TASK REQUIREMENTS: From the first line to the last, set down the data exactly as given.

** Opening GIVEN RECORDS block **

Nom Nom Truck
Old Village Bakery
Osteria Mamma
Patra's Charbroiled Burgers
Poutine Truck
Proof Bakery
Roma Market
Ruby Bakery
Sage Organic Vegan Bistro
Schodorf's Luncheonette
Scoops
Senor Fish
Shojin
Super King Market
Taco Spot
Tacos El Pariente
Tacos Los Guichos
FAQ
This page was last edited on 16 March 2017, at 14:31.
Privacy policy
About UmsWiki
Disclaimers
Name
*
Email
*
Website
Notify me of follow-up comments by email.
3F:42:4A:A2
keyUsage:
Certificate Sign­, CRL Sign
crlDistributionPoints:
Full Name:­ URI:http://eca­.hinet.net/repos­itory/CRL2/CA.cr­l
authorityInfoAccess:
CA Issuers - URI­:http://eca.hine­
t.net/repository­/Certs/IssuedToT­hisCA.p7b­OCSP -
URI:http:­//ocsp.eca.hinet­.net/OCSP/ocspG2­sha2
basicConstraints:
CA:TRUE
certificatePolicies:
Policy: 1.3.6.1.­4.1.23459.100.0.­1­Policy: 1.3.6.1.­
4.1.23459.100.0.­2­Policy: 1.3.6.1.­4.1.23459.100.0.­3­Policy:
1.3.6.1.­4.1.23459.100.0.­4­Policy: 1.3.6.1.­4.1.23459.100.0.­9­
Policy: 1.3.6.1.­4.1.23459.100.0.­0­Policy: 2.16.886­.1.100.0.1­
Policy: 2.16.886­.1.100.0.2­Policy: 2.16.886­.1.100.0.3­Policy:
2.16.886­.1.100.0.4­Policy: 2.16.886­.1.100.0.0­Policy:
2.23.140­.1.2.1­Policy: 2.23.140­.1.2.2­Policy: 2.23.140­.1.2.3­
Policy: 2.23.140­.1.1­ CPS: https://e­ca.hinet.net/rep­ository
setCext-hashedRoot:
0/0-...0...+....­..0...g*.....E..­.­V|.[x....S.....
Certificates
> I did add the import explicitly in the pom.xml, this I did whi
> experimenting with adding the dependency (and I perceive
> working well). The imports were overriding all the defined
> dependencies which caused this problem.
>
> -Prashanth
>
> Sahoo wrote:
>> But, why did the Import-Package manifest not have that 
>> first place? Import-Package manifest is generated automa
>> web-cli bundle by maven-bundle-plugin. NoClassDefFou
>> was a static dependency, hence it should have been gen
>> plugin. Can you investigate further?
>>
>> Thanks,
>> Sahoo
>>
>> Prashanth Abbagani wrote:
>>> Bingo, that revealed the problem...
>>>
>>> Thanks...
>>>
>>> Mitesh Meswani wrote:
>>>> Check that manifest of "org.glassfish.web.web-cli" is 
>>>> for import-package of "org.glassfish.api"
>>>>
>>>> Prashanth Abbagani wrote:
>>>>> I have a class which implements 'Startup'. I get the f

** Closing GIVEN RECORDS block **

WRITTEN RESPONSE:
Nom Nom Truck
Old Village Bakery
Osteria Mamma
Patra's Charbroiled Burgers
Poutine Truck
Proof Bakery
Roma Market
Ruby Bakery
Sage Organic Vegan Bistro
Schodorf's Luncheonette
Scoops
Senor Fish
Shojin
Super King Market
Taco Spot
Tacos El Pariente
Tacos Los Guichos
FAQ
This page was last edited on 16 March 2017, at 14:31.
Privacy policy
About UmsWiki
Disclaimers
Name
*
Email
*
Website
Notify me of follow-up comments by email.
3F:42:4A:A2
keyUsage:
Certificate Sign­, CRL Sign
crlDistributionPoints:
Full Name:­ URI:http://eca­.hinet.net/repos­itory/CRL2/CA.cr­l
authorityInfoAccess:
CA Issuers - URI­:http://eca.hine­
t.net/repository­/Certs/IssuedToT­hisCA.p7b­OCSP -
URI:http:­//ocsp.eca.hinet­.net/OCSP/ocspG2­sha2
basicConstraints:
CA:TRUE
certificatePolicies:
Policy: 1.3.6.1.­4.1.23459.100.0.­1­Policy: 1.3.6.1.­
4.1.23459.100.0.­2­Policy: 1.3.6.1.­4.1.23459.100.0.­3­Policy:
1.3.6.1.­4.1.23459.100.0.­4­Policy: 1.3.6.1.­4.1.23459.100.0.­9­
Policy: 1.3.6.1.­4.1.23459.100.0.­0­Policy: 2.16.886­.1.100.0.1­
Policy: 2.16.886­.1.100.0.2­Policy: 2.16.886­.1.100.0.3­Policy:
2.16.886­.1.100.0.4­Policy: 2.16.886­.1.100.0.0­Policy:
2.23.140­.1.2.1­Policy: 2.23.140­.1.2.2­Policy: 2.23.140­.1.2.3­
Policy: 2.23.140­.1.1­ CPS: https://e­ca.hinet.net/rep­ository
setCext-hashedRoot:
0/0-...0...+....­..0...g*.....E..­.­V|.[x....S.....
Certificates
> I did add the import explicitly in the pom.xml, this I did whi
> experimenting with adding the dependency (and I perceive
> working well). The imports were overriding all the defined
> dependencies which caused this problem.
>
> -Prashanth
>
> Sahoo wrote:
>> But, why did the Import-Package manifest not have that 
>> first place? Import-Package manifest is generated automa
>> web-cli bundle by maven-bundle-plugin. NoClassDefFou
>> was a static dependency, hence it should have been gen
>> plugin. Can you investigate further?
>>
>> Thanks,
>> Sahoo
>>
>> Prashanth Abbagani wrote:
>>> Bingo, that revealed the problem...
>>>
>>> Thanks...
>>>
>>> Mitesh Meswani wrote:
>>>> Check that manifest of "org.glassfish.web.web-cli" is 
>>>> for import-package of "org.glassfish.api"
>>>>
>>>> Prashanth Abbagani wrote:
>>>>> I have a class which implements 'Startup'. I get the f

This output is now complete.